Questioning universal vaccination

Given what we know so far (year end 2021), the Covid vaccine appears to makes sense for anyone at significant risk from Covid.  If you’re over 50, or diabetic, or obese, it’s a no-brainer.

However, the current public health policy for Covid — essentially “vaccinate everyone,” including those at no direct risk of harm from Covid — appears unfounded and even irrational, given what we now know about Covid and the mRNA vaccines.

Rational policy must consider both benefit and cost.  Let’s consider the benefit side first, and then the cost.

Benefits of universal vaccination

Public explanations for the benefit of universal vaccination have drifted over time, but appear to be some combination of:

  1. Permanently stamp out the virus by rendering everyone immune to it.
  2. Prevent transmission from the healthy to the vulnerable (old and immuno-compromised).
  3. Prevent a Covid surge from overwhelming hospitals, which would crowd out treatment for other ailments.
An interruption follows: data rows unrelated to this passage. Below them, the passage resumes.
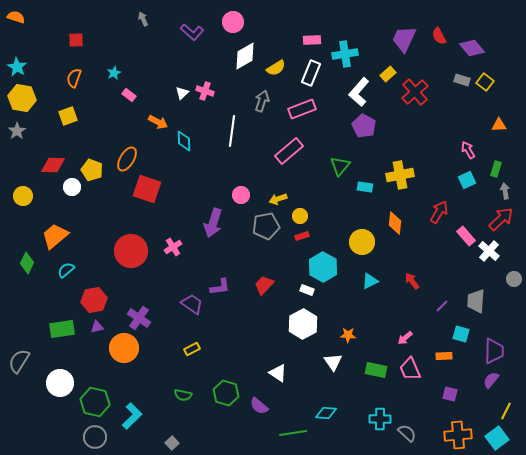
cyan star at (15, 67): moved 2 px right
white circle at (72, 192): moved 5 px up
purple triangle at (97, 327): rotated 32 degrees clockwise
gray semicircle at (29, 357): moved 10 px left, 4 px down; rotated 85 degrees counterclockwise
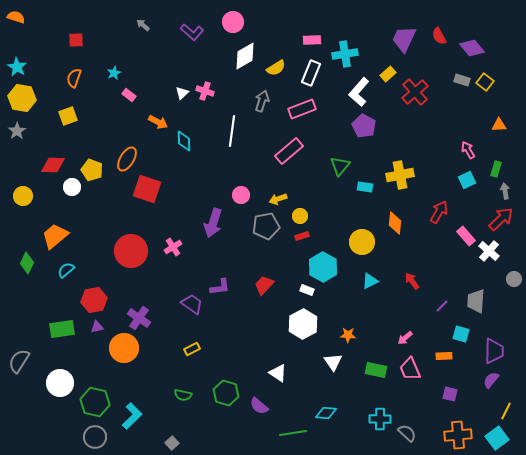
gray arrow at (143, 19): moved 6 px down; rotated 24 degrees counterclockwise
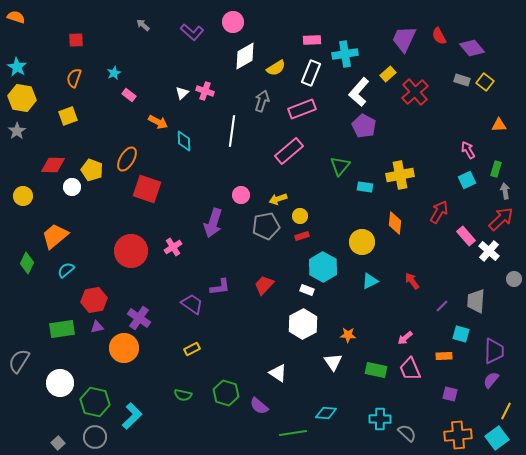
gray square at (172, 443): moved 114 px left
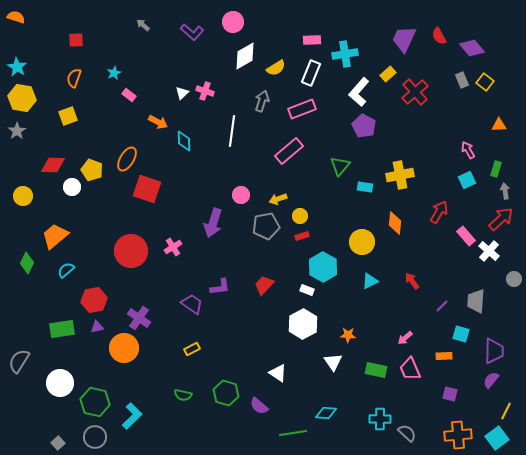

For universal vaccination to achieve the policy benefits above, what assumptions must be true?  Let’s examine each in turn.

What must be true for universal vaccination to successfully stamp out the virus?

  • Covid must not mutate faster than vaccines can be updated and distributed.
  • Vaccine must stay effective long enough to vaccinate the entire world at once.
  • Vaccine must prevent transmission of Covid.

None of the above are true;  therefore, policy benefit #1, stamping out the virus, is indefensible.

What must be true for universal vaccination to prevent transmission from healthy people to vulnerable ones?

  • Vaccine must reliably prevent transmission of Covid from healthy people to vulnerable ones.
  • “Breakthrough” infections must be extremely rare.
  • Covid must not mutate faster than vaccines can be updated and distributed.
  • Vaccine must remain effective for a predictable amount of time.

None of the above are true.  Therefore, policy benefit #2 is also indefensible.

What must be true for universal vaccination to prevent hospital surges?

  • Hospitals must be observed to have been widely overwhelmed by recent Covid variants.
  • New variants of Covid (omicron) must be severe enough to overwhelm hospitals.
  • There must still be many people who have had neither Covid nor the vaccine.
  • “Breakthrough” infections must be extremely rare.

Again, none of the above are true.  A few hospitals were overwhelmed by the delta variant, but they were too few to justify influencing national policy.  Therefore, this benefit, too, is unfounded.

Much more than half the US population has already had either Covid or the vaccine.  Based on seroprevalence, it’s estimated that over half the US population has already had Covid, and obviously the unvaccinated fell mainly into that category.  Of the remainder who have not had Covid, nearly all are vaccinated.

This would argue that the risk of serious complications is already vastly lower than a year ago.  In addition, the current “omicron” panic in particular appears unfounded, as the first known mass infection, in South Africa, resulted in few hospitalizations, and ended in a few weeks.

Taken together, the above suggests that the asserted benefits of universal vaccination are largely unfounded.

Let’s now examine the costs.

Costs of universal vaccination

There is no official recognition that universal Covid vaccination carries any cost or risk.  That by itself should raise a red flag in your mind with regard to rationality, because obviously, every policy decision carries both benefits and costs.

Here are some costs and risks of universal vaccination.

  1. For healthy individuals under age 18, the known (so far) risk of complications from the vaccine (primarily heart issues in lean males) is higher than the known risk of complications from Covid.
  2. The long-term risks of this particular vaccine are unknown and unknowable, because two of its functional components had never been tested at scale prior to spring of 2020:  mRNA delivery in general, and spike protein production specifically.

22% of the US population, about 73 million people, are under 18.  Only about 600 of them have been hospitalized for Covid, nearly all of whom had prior health issues.  The remainder —  99.999% of those under 18 — are at no known risk from Covid, and actually face increased risk, both known and unknowable, from the vaccine.


Official vaccination policy fails to acknowledge the following:

  • For the reasons itemized above, universal vaccination offers little marginal benefit beyond just vaccinating those at immediate risk from Covid:  the old, diabetic, obese and immuno-compromised.
  • Vaccinating people who are not at risk from Covid exposes them to both known and unknown risks, with little or no benefit to those most at risk from Covid infection.

It’s hard to escape the conclusion that current policy is rolling the dice with America’s healthiest and youngest people — in other words, its future — in return for little obvious benefit.

So obviously we should not be mass-vaccinating anyone under 18.  What should be the age cutoff for mass vaccination?  Probably higher than that.  Possibly as high as 35.  At that level, I predict you will see no loss of benefit, and certainly lower risk.